Why Email Templates Don't Get Used (And What Actually Works)
Your team created email templates six months ago. Now nobody uses them.
The result isn't just wasted effort. It's inconsistent client communication, missed attachments, and constant rework.
This isn't a training problem. It's not a motivation problem. Email templates fail because they don't match how work actually gets done.
The Real Problem with Email Templates
Templates give you text. But sending a real email requires much more than text.
- The right recipients in To, CC, and BCC
- The correct attachments
- A populated subject line
- Your signature
- Custom fields filled in correctly (names, dates, amounts)
Templates only solve one of these. Everything else is still manual.
So teams do what feels easier. They write the email from scratch. At least then they don't have to hunt for a template, copy it, paste it, fix formatting, add recipients, find attachments, and update variables.
Why Template Libraries Make the Problem Worse
Adding more templates doesn't fix adoption. It usually makes it worse.
- Nobody can find the right template
- Half the templates are outdated
- People create their own versions
- The same email exists in multiple slightly different forms
Templates are supposed to create consistency. In practice, they often create more inconsistency than having no templates at all.
The Tooling Problem
Most template tools live outside Outlook. That means your team has to:
- Open another tool or shared drive
- Copy the template
- Switch back to Outlook
- Paste and fix formatting
- Manually add everything else
Friction kills adoption. If it's faster to write the email manually, people will do exactly that.
What Actually Works: Email Assembly
The solution isn't better templates. It's eliminating the assembly step entirely.
Teams that successfully standardize email use workflows, not templates. A workflow applies everything at once:
- Email content
- Recipients
- Attachments
- Subject line
- Signature
One click. Full email. Ready to send.
This isn't a new idea. It's simply what templates were supposed to do all along: handle the entire email, not just the words.

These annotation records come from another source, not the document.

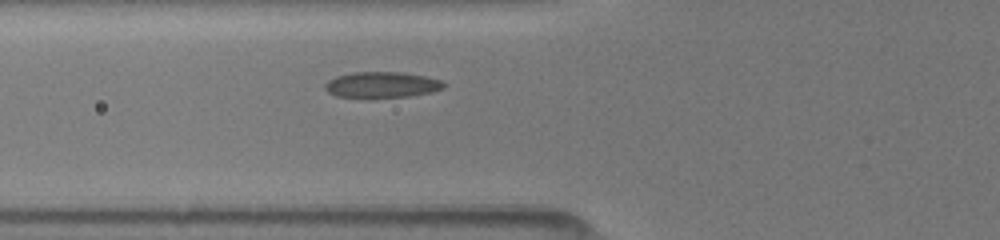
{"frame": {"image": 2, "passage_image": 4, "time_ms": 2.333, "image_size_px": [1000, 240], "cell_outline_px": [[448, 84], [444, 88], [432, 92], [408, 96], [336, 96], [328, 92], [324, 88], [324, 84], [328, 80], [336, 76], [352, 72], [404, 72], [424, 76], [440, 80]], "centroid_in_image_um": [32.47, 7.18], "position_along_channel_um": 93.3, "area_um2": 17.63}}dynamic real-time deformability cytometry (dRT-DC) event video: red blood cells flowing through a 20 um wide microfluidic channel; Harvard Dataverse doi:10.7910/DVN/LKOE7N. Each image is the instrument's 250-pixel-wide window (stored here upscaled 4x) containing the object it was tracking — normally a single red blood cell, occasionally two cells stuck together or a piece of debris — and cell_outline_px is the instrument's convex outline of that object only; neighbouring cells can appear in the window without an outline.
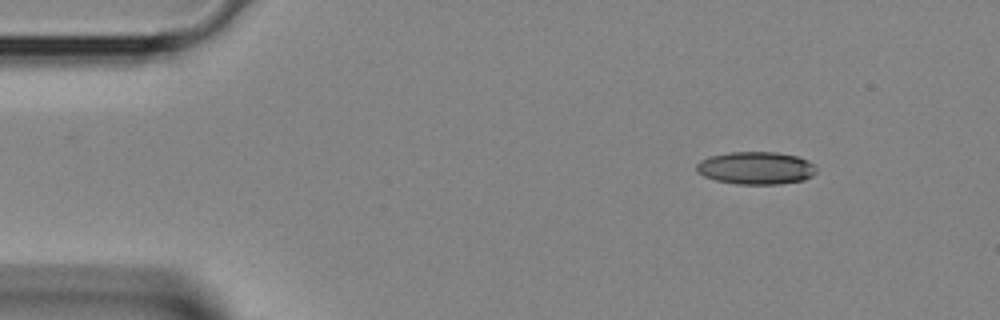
{"species": "Egyptian fruit bat (a non-hibernating species)", "species_latin": "Rousettus aegyptiacus", "temperature_condition": "room temperature", "stored_images_in_passage": 2, "camera_frame_rate_fps": 3000, "um_per_image_px": 0.085, "animal": {"sex": "female"}, "frame": {"image": 1, "passage_image": 2, "time_ms": 0.333, "image_size_px": [1000, 320], "cell_outline_px": [[816, 172], [812, 176], [804, 180], [780, 184], [736, 184], [716, 180], [704, 176], [696, 168], [696, 164], [700, 160], [708, 156], [728, 152], [776, 152], [796, 156], [808, 160], [816, 168]], "centroid_in_image_um": [64.25, 14.28], "position_along_channel_um": 20.7, "area_um2": 22.83}}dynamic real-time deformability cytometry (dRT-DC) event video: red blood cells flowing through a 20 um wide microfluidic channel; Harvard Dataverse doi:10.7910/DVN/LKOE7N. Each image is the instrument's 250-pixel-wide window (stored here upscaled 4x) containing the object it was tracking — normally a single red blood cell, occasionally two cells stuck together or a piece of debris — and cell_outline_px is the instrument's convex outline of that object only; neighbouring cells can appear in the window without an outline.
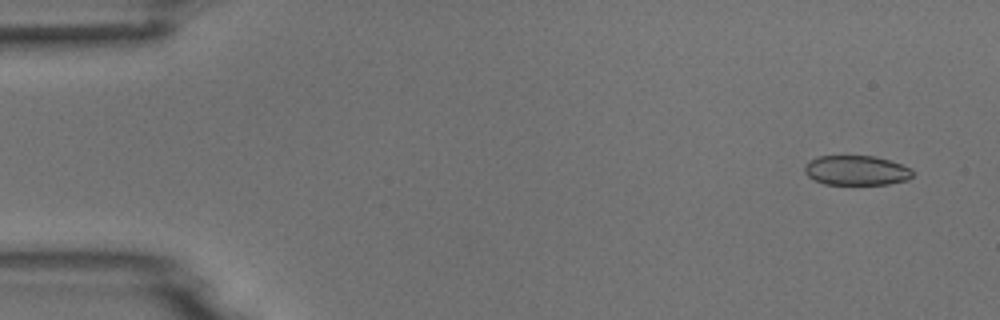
{"species": "common noctule bat (a hibernating species)", "species_latin": "Nyctalus noctula", "temperature_condition": "room temperature", "stored_images_in_passage": 14, "camera_frame_rate_fps": 3000, "um_per_image_px": 0.085, "animal": {"sex": "male", "body_mass_g": 18.8}, "frame": {"image": 1, "passage_image": 1, "time_ms": 0.0, "image_size_px": [1000, 320], "cell_outline_px": [[912, 176], [908, 180], [888, 184], [824, 184], [808, 176], [804, 172], [804, 164], [808, 160], [816, 156], [876, 156], [912, 168]], "centroid_in_image_um": [72.76, 14.48], "position_along_channel_um": 12.2, "area_um2": 18.79}}
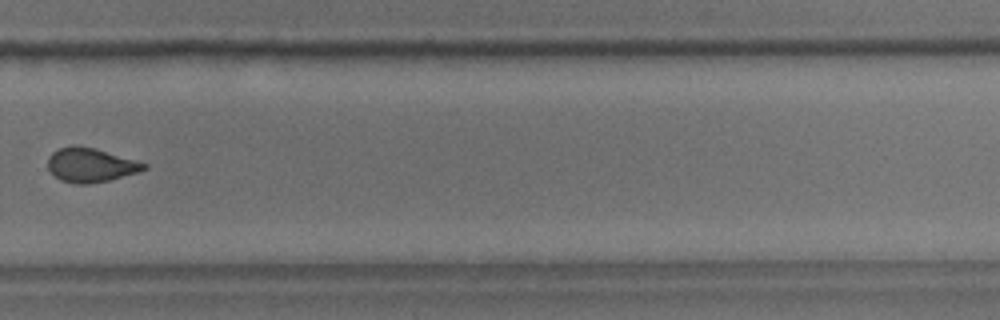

Real Example: Travel Confirmation Email
Old way (template):
- Open shared drive
- Find “Trip Confirmation v3 – Final.docx”
- Copy text
- Paste into Outlook and fix formatting
- Update client name, dates, destination
- Add subject line
- Go back to the drive for the itinerary PDF
- Attach insurance information
- CC the operations manager
- Add signature
Time: 8 minutes.
New way (workflow):
- Click “Trip Confirmation” in Outlook
- Fill in client name, dates, destination
- Click Apply
Everything else is automatic. Time: 45 seconds.
The Adoption Test
There's one question that determines whether your team will actually use a tool:
Is it faster than doing it manually?
Templates fail this test. Workflows pass it.
That's why email templates don't get used. And why workflows do.